一人で中国出張。
いま思い出してもゾッとします。
時は2019年の初め頃、製品のプリプロ(量産試作)立ち上げ作業に開発メンバーとして立ち会うため、提携している中国の工場に出張したときのお話です。
前回出張したときは海外出張に慣れている同僚が一緒だったので何の心配もなく行くことができましたが、今回は一人で行く事になってしまいました。私にとって初めての一人海外出張です。
先に現地入りしている同僚からは、『ハイヤーの運転手が名前を書いた紙を持って出迎えてくれますから心配はありませんよ。』と言われていました。故に私は軽い気持ちで、日本人を迎えるのだから名前は繁体字で書くだろうな、くらいに思っていました。
ところが、迎えに来てくれたハイヤーの運転手さんはご自分が普段使っている簡体字で書いた紙を持って来ていたようでした。
相手の立場になって考えていますか?思い込みですれ違い寸前。
日本語の「大澤」は中国語の繁体字だと「大澤」となります。これが簡体字だと「大泽」に変わります。双方勝手に自分の都合の良い字体で思い込みをしていました。
上海虹橋国際空港の到着ロビーを出たところでは大勢の出迎えの人たちが集まっていました。
さて、「大澤」って書いてある紙はあるかな?あれっ?その中に「大澤」と書かれてた紙を持っている人がいないみたい…

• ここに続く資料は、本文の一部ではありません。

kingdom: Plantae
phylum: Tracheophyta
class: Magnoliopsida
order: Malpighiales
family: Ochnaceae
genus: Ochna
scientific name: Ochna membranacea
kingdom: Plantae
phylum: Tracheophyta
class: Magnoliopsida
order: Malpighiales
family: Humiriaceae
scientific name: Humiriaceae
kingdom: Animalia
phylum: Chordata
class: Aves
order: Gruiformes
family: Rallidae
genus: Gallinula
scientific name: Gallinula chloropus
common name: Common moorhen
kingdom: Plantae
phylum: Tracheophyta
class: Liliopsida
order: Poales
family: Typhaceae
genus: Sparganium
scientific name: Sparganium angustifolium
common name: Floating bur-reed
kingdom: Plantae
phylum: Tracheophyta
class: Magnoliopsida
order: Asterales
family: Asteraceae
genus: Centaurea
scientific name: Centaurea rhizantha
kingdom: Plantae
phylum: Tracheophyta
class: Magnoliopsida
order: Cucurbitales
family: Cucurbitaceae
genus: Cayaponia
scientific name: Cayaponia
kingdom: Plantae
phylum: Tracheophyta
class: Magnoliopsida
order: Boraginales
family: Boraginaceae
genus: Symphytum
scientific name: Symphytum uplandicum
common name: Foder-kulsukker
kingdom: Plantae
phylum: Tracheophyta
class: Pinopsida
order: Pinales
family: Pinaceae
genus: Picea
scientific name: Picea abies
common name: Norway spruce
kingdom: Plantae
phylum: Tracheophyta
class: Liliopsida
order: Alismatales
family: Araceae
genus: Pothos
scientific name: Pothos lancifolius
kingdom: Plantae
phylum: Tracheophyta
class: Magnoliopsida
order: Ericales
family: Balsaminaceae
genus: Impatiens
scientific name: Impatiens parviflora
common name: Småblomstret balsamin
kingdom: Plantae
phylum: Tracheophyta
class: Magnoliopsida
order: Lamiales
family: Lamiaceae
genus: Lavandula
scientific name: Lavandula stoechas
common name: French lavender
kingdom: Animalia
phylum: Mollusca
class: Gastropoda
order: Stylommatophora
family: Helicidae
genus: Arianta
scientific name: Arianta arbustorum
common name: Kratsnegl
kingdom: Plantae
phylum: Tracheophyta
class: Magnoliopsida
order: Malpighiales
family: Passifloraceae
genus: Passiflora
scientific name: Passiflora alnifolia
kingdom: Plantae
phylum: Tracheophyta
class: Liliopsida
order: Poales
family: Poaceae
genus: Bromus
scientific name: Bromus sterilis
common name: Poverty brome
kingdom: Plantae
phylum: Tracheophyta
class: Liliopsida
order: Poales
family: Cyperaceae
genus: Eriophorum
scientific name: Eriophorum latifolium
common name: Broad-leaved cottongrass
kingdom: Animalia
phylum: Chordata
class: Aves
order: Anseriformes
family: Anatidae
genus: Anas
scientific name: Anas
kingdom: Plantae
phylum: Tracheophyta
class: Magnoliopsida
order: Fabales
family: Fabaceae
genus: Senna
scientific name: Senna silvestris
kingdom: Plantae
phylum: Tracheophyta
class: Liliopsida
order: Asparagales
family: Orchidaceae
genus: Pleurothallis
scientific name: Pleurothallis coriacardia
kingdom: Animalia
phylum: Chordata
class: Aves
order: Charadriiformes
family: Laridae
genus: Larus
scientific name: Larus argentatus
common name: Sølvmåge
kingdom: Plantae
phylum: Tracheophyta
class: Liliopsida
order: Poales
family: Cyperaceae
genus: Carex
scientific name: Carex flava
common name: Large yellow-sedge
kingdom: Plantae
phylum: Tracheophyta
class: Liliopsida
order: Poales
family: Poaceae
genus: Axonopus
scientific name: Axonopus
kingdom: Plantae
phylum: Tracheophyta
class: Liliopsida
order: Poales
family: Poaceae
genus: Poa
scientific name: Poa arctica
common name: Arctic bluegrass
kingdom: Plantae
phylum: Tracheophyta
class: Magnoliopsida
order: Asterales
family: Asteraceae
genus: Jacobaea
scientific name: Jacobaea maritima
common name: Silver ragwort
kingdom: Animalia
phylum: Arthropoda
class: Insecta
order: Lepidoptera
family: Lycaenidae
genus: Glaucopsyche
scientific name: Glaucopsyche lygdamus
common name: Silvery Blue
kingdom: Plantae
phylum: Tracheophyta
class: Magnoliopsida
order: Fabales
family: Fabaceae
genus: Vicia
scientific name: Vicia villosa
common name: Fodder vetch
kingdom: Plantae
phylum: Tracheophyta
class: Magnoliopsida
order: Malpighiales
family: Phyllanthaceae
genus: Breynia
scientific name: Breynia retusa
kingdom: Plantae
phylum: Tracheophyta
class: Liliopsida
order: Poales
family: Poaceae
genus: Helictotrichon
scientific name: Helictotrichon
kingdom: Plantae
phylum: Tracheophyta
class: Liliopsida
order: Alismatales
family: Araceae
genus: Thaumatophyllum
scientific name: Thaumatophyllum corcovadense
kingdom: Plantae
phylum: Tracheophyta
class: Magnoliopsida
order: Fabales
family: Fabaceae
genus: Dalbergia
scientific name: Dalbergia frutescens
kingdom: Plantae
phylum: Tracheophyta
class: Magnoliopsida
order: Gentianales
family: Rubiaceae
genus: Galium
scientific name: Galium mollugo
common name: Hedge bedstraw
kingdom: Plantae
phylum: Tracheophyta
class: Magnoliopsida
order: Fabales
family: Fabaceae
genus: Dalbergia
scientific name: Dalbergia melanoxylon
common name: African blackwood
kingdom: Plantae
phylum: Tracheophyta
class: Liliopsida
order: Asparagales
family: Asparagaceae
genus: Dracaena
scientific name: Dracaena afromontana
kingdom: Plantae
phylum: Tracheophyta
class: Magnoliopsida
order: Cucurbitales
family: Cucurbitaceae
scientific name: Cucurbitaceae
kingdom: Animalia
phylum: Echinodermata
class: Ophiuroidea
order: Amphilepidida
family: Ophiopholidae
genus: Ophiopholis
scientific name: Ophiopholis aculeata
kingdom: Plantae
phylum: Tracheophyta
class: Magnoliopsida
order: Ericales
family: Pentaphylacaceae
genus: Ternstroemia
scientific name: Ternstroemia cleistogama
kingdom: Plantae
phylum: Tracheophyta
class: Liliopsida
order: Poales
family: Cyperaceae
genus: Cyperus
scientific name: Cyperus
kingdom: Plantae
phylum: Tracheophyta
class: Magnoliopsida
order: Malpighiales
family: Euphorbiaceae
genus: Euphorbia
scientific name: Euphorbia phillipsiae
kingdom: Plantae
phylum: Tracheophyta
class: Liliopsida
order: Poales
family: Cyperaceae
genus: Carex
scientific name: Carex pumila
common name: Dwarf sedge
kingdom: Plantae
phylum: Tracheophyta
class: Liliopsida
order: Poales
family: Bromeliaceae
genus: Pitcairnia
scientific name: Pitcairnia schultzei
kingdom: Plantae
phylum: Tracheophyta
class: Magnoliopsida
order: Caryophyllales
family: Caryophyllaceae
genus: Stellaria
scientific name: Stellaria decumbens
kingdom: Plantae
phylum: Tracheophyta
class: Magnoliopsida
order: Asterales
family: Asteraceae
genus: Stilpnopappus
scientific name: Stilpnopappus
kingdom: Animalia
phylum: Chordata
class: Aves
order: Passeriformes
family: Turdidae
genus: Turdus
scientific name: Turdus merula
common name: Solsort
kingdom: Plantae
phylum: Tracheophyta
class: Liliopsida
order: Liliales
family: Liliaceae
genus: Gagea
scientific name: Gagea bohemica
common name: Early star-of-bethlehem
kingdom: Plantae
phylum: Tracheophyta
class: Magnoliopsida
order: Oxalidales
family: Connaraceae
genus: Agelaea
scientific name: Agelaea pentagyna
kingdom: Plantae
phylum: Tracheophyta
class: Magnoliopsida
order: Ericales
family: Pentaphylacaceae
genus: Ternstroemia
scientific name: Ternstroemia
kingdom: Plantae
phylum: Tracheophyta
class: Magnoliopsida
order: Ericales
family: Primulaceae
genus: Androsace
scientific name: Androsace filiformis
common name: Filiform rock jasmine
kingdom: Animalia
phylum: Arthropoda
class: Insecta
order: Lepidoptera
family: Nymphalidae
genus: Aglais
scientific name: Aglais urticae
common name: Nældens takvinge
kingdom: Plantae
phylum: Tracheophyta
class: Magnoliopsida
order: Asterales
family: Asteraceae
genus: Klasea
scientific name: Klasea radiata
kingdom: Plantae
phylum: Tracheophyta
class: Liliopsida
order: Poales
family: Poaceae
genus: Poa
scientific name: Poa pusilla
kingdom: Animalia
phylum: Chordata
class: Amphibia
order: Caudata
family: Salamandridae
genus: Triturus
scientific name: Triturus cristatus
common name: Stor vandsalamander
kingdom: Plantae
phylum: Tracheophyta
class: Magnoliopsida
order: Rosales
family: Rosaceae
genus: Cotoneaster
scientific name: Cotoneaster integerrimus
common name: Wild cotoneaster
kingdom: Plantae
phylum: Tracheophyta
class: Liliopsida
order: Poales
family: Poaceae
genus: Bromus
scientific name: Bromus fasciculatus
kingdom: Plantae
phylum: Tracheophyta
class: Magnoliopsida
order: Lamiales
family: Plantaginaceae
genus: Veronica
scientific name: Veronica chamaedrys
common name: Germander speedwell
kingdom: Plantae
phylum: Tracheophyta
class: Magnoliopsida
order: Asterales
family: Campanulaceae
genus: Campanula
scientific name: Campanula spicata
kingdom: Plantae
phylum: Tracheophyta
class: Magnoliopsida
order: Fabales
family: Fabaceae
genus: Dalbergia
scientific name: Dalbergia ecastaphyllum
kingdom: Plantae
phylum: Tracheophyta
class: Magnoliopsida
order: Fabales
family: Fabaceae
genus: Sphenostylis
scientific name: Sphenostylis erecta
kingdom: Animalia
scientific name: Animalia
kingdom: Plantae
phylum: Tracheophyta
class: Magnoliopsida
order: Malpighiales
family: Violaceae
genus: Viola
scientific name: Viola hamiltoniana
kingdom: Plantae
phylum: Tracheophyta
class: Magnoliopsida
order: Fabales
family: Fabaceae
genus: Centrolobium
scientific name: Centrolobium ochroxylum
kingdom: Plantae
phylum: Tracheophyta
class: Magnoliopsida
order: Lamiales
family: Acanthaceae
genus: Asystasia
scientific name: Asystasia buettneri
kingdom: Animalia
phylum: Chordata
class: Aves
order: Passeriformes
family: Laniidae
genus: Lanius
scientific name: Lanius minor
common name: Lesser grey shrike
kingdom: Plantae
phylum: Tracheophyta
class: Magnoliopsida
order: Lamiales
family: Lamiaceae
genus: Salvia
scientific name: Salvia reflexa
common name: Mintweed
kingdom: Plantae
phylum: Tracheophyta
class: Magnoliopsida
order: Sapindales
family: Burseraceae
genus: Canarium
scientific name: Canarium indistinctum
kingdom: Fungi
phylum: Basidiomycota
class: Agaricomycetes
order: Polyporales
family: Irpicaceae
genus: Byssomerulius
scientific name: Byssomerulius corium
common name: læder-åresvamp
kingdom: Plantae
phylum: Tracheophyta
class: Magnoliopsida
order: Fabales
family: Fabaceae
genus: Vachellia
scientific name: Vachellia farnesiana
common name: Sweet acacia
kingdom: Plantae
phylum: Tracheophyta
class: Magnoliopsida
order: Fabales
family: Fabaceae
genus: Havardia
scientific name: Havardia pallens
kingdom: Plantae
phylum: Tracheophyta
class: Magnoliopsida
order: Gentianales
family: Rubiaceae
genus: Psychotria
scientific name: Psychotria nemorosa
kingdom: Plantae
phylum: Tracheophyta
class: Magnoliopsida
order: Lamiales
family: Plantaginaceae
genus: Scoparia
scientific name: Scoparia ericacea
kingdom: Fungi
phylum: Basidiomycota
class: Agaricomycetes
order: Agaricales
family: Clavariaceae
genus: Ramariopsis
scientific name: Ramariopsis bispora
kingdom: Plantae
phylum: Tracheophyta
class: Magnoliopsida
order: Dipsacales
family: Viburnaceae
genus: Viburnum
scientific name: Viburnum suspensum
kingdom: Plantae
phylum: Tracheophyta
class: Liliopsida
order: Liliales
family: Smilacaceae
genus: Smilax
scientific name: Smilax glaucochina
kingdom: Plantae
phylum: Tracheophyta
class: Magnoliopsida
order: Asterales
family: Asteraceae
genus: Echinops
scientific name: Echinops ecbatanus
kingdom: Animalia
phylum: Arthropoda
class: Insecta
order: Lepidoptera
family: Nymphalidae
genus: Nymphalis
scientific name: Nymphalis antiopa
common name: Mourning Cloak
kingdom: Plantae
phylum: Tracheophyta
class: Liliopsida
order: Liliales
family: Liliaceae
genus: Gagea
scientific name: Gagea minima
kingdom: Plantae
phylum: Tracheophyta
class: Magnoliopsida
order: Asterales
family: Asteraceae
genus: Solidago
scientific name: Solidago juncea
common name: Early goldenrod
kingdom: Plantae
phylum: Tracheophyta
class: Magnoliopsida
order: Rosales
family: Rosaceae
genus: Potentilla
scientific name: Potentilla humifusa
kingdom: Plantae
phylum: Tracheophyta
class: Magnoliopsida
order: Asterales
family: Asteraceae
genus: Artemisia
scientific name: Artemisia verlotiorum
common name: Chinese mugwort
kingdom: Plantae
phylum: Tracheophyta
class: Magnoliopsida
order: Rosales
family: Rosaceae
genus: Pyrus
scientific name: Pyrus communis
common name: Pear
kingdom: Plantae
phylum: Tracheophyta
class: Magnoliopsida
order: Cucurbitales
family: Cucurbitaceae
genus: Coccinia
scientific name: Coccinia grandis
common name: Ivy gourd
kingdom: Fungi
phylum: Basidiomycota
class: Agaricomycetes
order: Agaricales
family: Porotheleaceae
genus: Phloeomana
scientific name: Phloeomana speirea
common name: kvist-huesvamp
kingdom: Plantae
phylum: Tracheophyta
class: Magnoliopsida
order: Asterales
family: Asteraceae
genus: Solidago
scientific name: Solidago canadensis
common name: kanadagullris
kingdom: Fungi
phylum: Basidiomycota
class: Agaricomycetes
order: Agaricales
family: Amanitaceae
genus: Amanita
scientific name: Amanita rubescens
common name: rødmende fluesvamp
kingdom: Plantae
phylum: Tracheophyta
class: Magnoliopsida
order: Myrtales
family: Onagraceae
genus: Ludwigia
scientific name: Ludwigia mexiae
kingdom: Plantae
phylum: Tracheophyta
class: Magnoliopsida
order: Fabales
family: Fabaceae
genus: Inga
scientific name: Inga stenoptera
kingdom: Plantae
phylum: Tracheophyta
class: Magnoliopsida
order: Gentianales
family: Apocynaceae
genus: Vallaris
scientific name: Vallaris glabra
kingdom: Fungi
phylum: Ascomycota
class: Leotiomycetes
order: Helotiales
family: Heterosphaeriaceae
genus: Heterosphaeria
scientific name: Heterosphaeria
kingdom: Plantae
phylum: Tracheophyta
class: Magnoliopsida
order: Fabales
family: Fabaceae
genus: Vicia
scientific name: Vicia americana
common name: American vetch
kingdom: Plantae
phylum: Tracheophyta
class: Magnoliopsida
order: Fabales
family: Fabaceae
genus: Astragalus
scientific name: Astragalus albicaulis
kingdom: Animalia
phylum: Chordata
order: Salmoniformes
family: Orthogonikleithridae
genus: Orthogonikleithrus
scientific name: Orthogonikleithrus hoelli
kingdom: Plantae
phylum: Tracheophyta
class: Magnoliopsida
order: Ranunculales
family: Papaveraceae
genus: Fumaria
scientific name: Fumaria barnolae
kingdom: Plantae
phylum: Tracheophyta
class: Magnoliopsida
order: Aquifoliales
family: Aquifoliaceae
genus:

何度みても「大澤」の文字はない!この時点でもうパニック状態です!!
このままでは異国の地で路頭に迷う羽目になる。落ち着け!落ち着くんだ、自分!
もう一度出迎えの人たちを端からゆっくりと眺めていきました、その中に「大泽」と書かれたA4の赤い紙を持っている人が目の中に入ってきました。
でもどうみても普段着姿の中年のおじさんです。日本のハイヤー運転手とはかなり違うスタイル。「大」の字は同じだ、たとえ違っていたとしても聞くしかありません。
中国語はおろかカタコト英語も話せないのになんて尋ねる?泊まるホテルは昆山ホテル、でもそのまま日本語読みで言っても通じるのか?
動揺しながらも出発前に同僚から辛うじて教わった読み方で聞くしかありません。
恐る恐る「大泽」と書かれた紙を持っていた人に近づき、昆山宾馆(コンサンピンカン)?と聞いてみました。
すると、うなずくではありませんか。あー良かったと思う反面、騙されて違う場所に連れて行かれたらどうする?なんていう思いも頭の中を過ります。だけれども… 自分はこの人に賭けることにしました。
その人は自分が持っていた荷物をサッと手にすると足早に駐車場の方向に歩き出しました。慌てて後を追う自分。頭の中ではこのまま撒かれて盗まれるのか?大丈夫か?と思考がぐるぐるしている自分。
駐車場に駐めてある黒いハイヤーにたどり着くと、すかざす荷物をトランクに入れていました。やはり、運転手さんのようです。ドアを開けて「乗れ」と言わんばかりに顎で指している。
本当に大丈夫かな!?っと思いつつも従うしかない自分。疑心暗鬼のなか、運転手さんとは一言も言葉を交わさないまま一時間ほどのドライブ、そしてめでたく昆山ホテルに到着。何事もなく車から降ろされて、ホテルのロビーへ向かいました。そこで先に現地入りしていた同僚と合流できました。一安心。でも本当に怖かったですわ~
こうやって海外出張のスキルが上がっていくのでしょうね。
さぁ、次はどこへ行かされるのやら、私の試練は続くのでした。